[MPlayer-dev-eng] Re: Re: PATCH [0/12] CoreAVCDecoder support

Sun Feb 18 05:13:14 CET 2007

On Sun, Feb 18, 2007 at 01:42:02AM +0100, Michael Niedermayer wrote:
> > > well i guess that the choice of compiler does have some effect on the speed
> > > gcc is not a particulary good choice ... and theres alot more c code in h264
> > > decoding then in mpeg4 asp, rewriting it all in asm by hand does of course
> > > work but it doesnt seem like the right solution
> > 
> > imo relying on the compiler to optimize the performance-critical parts
> > of your code isn't the right solution. 
> 
> this depends on the size of these parts, look in h264.c, rewrite half of
> it in asm for every cpu supported ...

that would be how many... 2? 3?
while i agree it's always wrong to write asm only and not portable
code, i also think it's a bit silly to think of asm as an O(n) task
where n is a large number of targets. basically everything but x86 is
dead for the time being. maybe once free systems achieve world
domination and windows and mac binaryware are irrelevant, then we can
think about alternative (superior) archs again, but for now everything
else is such a joke in performance-per-cost and even in
performance-per-watt (casual estimates a friend and i made last night
suggest that an athlon underclocked and undervolted to 500mhz or less
would use comparable wattage to 'embedded' cpus like arm that have
1/10 the performance).

> this wont happen and it shouldnt, its the compilers job, this is not
> 2 pages of code its more like 200 pages of c code ...

bleh.. :(
is there any sane way to isolate the parts that are actually the most
performance-intensive and only write them in asm? or is h264 just THAT
idiotic that it has 200 pages of performance-intensive code do to
massive overcomplexity?

> see above, h264 is messy there is alot of code outside MC/DCT/CABAC which
> is executed per block or macroblock the whole mb loop almost certainly
> doesnt fit in the L1 code cache which is likely one serious bottleneck
> especially for the crap tracecache P4 which is limited to 1 instruction
> per cpu cycle if the stuff isnt in the code cache ...
> the luma MC code alone at -O3 was something like 70kb thats also why its
> faster at -O2 or with disabled inlining as it is now in svn
> 
> maybe someone should try benchmarking h264.c compiled with -Os ?

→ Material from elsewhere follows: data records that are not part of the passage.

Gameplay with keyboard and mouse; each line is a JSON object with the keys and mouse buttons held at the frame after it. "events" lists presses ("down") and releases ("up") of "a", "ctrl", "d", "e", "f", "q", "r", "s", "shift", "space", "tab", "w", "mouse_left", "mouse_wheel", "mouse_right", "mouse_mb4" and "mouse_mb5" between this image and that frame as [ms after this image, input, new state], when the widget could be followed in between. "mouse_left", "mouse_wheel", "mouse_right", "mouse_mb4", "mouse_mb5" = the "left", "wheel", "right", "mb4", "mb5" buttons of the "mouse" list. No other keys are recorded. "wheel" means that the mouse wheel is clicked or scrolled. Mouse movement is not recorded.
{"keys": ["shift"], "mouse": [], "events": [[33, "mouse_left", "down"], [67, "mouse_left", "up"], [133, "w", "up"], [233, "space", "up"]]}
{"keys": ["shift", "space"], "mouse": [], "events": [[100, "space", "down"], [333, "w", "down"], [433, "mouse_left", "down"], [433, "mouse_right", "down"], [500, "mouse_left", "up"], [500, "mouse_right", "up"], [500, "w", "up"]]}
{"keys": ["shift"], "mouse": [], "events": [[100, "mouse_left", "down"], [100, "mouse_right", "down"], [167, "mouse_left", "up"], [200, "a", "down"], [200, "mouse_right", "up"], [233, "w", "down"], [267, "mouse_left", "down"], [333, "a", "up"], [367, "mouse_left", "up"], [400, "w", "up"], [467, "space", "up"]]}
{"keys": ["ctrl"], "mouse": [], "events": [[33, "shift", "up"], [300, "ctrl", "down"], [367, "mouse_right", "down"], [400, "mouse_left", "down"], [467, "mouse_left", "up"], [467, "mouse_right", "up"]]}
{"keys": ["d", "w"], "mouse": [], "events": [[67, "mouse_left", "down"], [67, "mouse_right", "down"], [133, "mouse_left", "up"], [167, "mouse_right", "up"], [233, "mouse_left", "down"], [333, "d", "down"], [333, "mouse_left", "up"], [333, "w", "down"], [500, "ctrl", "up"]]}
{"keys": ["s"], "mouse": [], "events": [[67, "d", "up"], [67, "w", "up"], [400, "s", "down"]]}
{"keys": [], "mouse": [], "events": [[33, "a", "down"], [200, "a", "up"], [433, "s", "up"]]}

hmm sounds like a decent idea..

> > rereading your message, i get the idea that maybe you're just saying
> > the difference between coreavc and lavc decoder could be explained
> > away by differences in the compiler, and not that people "should" be
> > using intel cc. if so, sorry for getting ot.
> 
> yes, iam trying to understand why coreavc is faster iam not advocating
> the use of a propriatary compiler or codec though i dont think its just
> the compiler ...

:)

rich